Editor’s Note: This is a follow-on to a September 27 piece titled A New National Security Framework for Foreign Interference.
Two Soviet-born associates of Rudy Giuliani have been indicted and arrested for violating campaign finance laws, including allegedly funneling Russian money into the main pro-Trump political action committee (PAC). This is a tactic we have seen Russia deploy elsewhere, particularly in Europe. This week’s strong enforcement of the law should help deter this kind of foreign interference in U.S. elections. To underscore this deterrence and reinforce its importance for national security, any related conduct in the United States should also be investigated, along with non-monetary “things of value” contributed by foreigners in connection to U.S. elections. The cross-cutting nature of this apparent foreign influence campaign also demonstrates why the United States needs to address this challenge with a holistic national security framework.
Financial tools of foreign interference
This week’s campaign finance enforcement action could not have come at a more important time for defending American democracy from foreign interference. The 2016 presidential election was subject to “sweeping and systematic” interference, and the next presidential election is just a year away with the FBI warning that “the Russians are absolutely intent on trying to interfere with our elections.”
Whereas cyberattacks and information operations were Russia’s most salient attack vectors in 2016, reporting over the past year highlights the increasingly common use of malign finance to interfere in democracies. Russia made loans to a political party in France, established ties to the top donor in Britain, offered of derogatory information on an opponent in the United States in 2016, provided “material support” to a lawmaker in Germany, negotiated with Italians to funnel oil profits to a political party, and nurtured extremist websites in Sweden and other European member states. Looking across these and two dozen similar cases over the past decade, the pattern suggests greater frequency, higher dollar amounts, and more brazen criminality.
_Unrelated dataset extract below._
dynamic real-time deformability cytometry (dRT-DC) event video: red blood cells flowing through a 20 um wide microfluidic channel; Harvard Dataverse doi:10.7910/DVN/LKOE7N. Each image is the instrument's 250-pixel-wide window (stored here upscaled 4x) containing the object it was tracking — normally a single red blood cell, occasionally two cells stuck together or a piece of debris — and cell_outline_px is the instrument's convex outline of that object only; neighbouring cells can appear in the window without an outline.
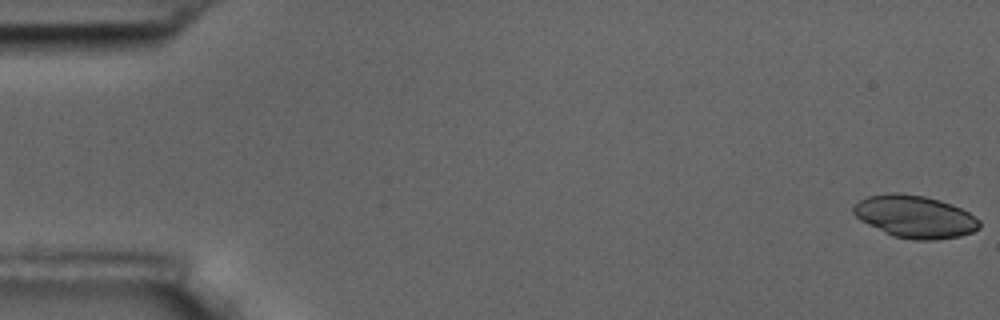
{"species": "common noctule bat (a hibernating species)", "species_latin": "Nyctalus noctula", "temperature_condition": "room temperature", "stored_images_in_passage": 8, "camera_frame_rate_fps": 3000, "um_per_image_px": 0.085, "animal": {"sex": "male", "body_mass_g": 17.5, "forearm_length_mm": 52.3}, "frame": {"image": 1, "passage_image": 1, "time_ms": 0.0, "image_size_px": [1000, 320], "cell_outline_px": [[980, 228], [972, 232], [960, 236], [936, 240], [916, 240], [892, 236], [860, 220], [852, 212], [852, 204], [868, 196], [888, 192], [896, 192], [924, 196], [940, 200], [952, 204], [968, 212], [980, 220]], "centroid_in_image_um": [77.75, 18.41], "position_along_channel_um": 7.2, "area_um2": 31.33}}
This backdrop demonstrates the national security imperative of enforcing the laws we have against foreign political contributions, particularly after the mixed signals that have emerged from the Trump administration in recent months.
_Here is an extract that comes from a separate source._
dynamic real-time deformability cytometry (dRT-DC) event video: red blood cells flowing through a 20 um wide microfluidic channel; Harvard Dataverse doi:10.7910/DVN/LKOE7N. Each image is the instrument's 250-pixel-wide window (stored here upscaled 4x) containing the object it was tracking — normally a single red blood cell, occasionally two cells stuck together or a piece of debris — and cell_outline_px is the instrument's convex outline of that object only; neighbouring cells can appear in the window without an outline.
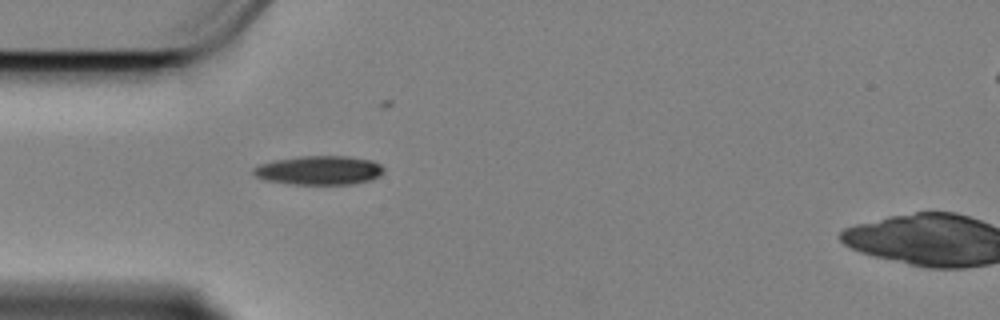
{"species": "Egyptian fruit bat (a non-hibernating species)", "species_latin": "Rousettus aegyptiacus", "temperature_condition": "cold", "stored_images_in_passage": 44, "camera_frame_rate_fps": 3000, "um_per_image_px": 0.085, "animal": {"sex": "female"}, "frame": {"image": 1, "passage_image": 1, "time_ms": 0.0, "image_size_px": [1000, 320], "cell_outline_px": [[384, 172], [380, 176], [372, 180], [352, 184], [288, 184], [264, 180], [256, 176], [252, 172], [252, 168], [260, 164], [276, 160], [300, 156], [348, 156], [372, 160], [380, 164], [384, 168]], "centroid_in_image_um": [27.15, 14.48], "position_along_channel_um": 57.9, "area_um2": 22.2}}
Enforcement against foreign donations
In April, just three days after Special Counsel Robert Mueller declined to prosecute possible campaign finance violations, Giuliani concluded that “there’s nothing wrong with taking information from Russians.” In the weeks that followed, Giuliani started telling journalists he was advocating for Ukraine to investigate President Donald Trump’s leading political opponent. Over the summer, the Trump administration appears to have pressured the Ukrainian government “for help with a political campaign,” in the words of one official involved.
This week we learned that Giuliani’s associates disguised the foreign sources of their political contributions by using a U.S. anonymous shell company, which underscores the need to outlaw corporate anonymity and enforce campaign finance prohibitions against foreign money. Moreover, past episodes of foreign influence campaigns suggest they often involve a network of players deploying a combination of tools. Indeed, the indictment suggests that the financial contributions in this case were only the way in the door, buying influence and access “with candidates, campaigns, and the candidates’ governments.”
Coordinated national security responses
One defendant, Lev Parnas, was used by Giuliani to gather information in Kyiv about Trump’s political opponent. The indictment notes that Parnas and co-defendant Igor Fruman committed to raise money for a U.S. congressman and then sought his help getting the State Department to remove or recall the U.S. ambassador to Ukraine who was blocking Giuliani’s activities. The defendants were also reportedly involved in an effort earlier this year to replace the management of the Ukrainian state gas company and steer contracts to firms controlled by Trump allies, a plan reportedly backed by Trump and potentially carried out with support from Giuliani and Energy Secretary Rick Perry.
This intermingling of tools and interests that are both public and private, formal and informal, domestic and foreign, legal and illegal is a vivid illustration of the adhocracy were are accustomed to seeing Russia use to carry out multi-pronged and deniable foreign operations. Keeping this form of malign influence out of the United States will involve a correspondingly comprehensive response. It starts with policies at home, including financial resilience matters involved in this case such as outlawing shell companies and prosecuting the solicitation of non-financial things of value. It also involves learning from allies who are innovating new ways to meet the challenge of foreign influence. Most importantly, the United States needs bipartisan support for rooting foreign influence out of American politics, as well as new executive branch mechanisms to coordinate intelligence, law enforcement, and policy responses across governmental silos.
My colleague and I recently warned that Trump administration officials have been normalizing the idea that soliciting foreign interference in a U.S. election won’t be prosecuted, and we argued that this multifaceted challenge calls for a broader national security perspective. This week’s enforcement is both a welcome corrective to that trend and a demonstration of the important role campaign finance enforcement should play as one line of defense within that broader framework. There’s a lot of work to be done.